Task requirements: Could you quote the listing verbatim, starting at the line that contains "21: (52, 119)" and stopping after its last line, with both of those lines included?

━━━━━━━━━━━━━━━━━━━━

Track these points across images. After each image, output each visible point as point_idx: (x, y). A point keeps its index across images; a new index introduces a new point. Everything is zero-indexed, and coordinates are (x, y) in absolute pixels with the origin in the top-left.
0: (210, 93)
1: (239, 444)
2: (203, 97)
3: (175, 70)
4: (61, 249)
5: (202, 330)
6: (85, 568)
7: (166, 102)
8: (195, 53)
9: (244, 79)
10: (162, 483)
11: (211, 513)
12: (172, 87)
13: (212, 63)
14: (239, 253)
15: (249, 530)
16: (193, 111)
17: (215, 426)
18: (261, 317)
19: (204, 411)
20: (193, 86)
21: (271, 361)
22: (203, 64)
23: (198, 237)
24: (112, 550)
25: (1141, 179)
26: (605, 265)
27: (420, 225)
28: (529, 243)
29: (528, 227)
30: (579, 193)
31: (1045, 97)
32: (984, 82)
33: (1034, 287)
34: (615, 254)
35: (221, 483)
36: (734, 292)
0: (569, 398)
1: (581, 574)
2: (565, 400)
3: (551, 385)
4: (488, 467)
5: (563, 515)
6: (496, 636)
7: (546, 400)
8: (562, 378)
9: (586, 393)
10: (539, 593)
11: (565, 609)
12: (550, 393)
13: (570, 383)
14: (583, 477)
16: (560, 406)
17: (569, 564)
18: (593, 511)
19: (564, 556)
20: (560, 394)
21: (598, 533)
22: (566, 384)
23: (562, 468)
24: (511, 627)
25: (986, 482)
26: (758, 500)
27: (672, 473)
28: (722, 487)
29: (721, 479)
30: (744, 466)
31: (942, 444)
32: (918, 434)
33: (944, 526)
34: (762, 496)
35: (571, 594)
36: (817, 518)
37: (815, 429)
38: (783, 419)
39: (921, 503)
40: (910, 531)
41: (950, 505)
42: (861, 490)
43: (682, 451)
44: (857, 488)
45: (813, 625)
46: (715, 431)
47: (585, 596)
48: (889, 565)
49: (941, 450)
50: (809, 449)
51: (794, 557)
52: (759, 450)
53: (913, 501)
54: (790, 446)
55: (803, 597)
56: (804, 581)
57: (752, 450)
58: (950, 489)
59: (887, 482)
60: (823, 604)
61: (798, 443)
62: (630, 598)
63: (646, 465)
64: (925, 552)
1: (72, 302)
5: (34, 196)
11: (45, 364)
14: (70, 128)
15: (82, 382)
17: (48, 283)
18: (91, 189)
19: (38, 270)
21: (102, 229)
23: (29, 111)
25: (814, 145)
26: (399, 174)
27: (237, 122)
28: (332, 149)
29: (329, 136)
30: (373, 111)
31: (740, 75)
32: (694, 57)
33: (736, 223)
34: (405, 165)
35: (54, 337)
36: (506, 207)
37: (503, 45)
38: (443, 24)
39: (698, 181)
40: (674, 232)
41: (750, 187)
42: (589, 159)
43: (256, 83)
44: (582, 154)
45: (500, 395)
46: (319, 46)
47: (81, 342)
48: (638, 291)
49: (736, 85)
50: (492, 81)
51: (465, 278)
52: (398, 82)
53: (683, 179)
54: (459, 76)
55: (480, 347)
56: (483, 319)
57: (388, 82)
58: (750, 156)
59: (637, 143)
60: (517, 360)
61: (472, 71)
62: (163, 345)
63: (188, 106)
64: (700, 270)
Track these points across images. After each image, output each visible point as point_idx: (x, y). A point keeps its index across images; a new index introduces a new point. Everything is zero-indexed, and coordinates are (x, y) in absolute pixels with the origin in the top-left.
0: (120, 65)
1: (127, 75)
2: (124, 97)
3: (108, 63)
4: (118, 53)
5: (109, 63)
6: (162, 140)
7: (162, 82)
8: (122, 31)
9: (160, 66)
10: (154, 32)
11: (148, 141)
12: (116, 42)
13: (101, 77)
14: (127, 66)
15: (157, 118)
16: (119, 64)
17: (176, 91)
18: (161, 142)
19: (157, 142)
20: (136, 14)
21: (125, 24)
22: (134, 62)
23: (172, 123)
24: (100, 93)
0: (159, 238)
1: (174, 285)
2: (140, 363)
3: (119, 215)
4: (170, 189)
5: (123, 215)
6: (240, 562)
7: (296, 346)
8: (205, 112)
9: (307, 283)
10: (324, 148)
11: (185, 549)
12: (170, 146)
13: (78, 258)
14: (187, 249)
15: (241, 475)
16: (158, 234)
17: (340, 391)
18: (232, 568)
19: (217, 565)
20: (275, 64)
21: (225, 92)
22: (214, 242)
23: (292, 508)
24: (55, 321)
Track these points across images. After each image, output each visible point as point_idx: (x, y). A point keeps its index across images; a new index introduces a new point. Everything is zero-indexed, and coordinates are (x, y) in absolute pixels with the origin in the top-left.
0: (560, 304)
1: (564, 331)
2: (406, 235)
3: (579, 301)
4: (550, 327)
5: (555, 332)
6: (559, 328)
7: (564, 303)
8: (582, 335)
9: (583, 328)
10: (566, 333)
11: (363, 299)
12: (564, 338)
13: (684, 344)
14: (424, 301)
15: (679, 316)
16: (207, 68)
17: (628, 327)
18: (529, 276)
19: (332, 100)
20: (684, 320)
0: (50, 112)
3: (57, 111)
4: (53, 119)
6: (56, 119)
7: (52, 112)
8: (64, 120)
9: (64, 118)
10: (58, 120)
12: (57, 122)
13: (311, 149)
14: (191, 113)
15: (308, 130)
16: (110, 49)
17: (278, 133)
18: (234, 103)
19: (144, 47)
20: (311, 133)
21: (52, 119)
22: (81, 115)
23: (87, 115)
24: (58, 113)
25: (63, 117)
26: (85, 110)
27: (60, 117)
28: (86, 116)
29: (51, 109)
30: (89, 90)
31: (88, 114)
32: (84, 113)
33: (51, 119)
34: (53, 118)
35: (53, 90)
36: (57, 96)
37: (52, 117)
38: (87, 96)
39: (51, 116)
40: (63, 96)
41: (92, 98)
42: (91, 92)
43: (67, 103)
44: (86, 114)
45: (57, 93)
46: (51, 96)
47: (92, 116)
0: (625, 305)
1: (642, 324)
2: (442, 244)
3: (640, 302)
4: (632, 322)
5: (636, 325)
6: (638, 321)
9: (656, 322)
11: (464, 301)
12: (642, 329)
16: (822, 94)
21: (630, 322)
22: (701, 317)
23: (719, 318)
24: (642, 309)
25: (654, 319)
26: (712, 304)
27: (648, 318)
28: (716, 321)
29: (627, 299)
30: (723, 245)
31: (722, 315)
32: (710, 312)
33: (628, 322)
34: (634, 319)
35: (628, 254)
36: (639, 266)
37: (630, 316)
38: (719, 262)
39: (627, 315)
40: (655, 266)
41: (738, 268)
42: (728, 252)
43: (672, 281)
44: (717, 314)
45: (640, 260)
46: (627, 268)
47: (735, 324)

━━━━━━━━━━━━━━━━━━━━

Response area:
21: (52, 119)
22: (81, 115)
23: (87, 115)
24: (58, 113)
25: (63, 117)
26: (85, 110)
27: (60, 117)
28: (86, 116)
29: (51, 109)
30: (89, 90)
31: (88, 114)
32: (84, 113)
33: (51, 119)
34: (53, 118)
35: (53, 90)
36: (57, 96)
37: (52, 117)
38: (87, 96)
39: (51, 116)
40: (63, 96)
41: (92, 98)
42: (91, 92)
43: (67, 103)
44: (86, 114)
45: (57, 93)
46: (51, 96)
47: (92, 116)
0: (625, 305)
1: (642, 324)
2: (442, 244)
3: (640, 302)
4: (632, 322)
5: (636, 325)
6: (638, 321)
9: (656, 322)
11: (464, 301)
12: (642, 329)
16: (822, 94)
21: (630, 322)
22: (701, 317)
23: (719, 318)
24: (642, 309)
25: (654, 319)
26: (712, 304)
27: (648, 318)
28: (716, 321)
29: (627, 299)
30: (723, 245)
31: (722, 315)
32: (710, 312)
33: (628, 322)
34: (634, 319)
35: (628, 254)
36: (639, 266)
37: (630, 316)
38: (719, 262)
39: (627, 315)
40: (655, 266)
41: (738, 268)
42: (728, 252)
43: (672, 281)
44: (717, 314)
45: (640, 260)
46: (627, 268)
47: (735, 324)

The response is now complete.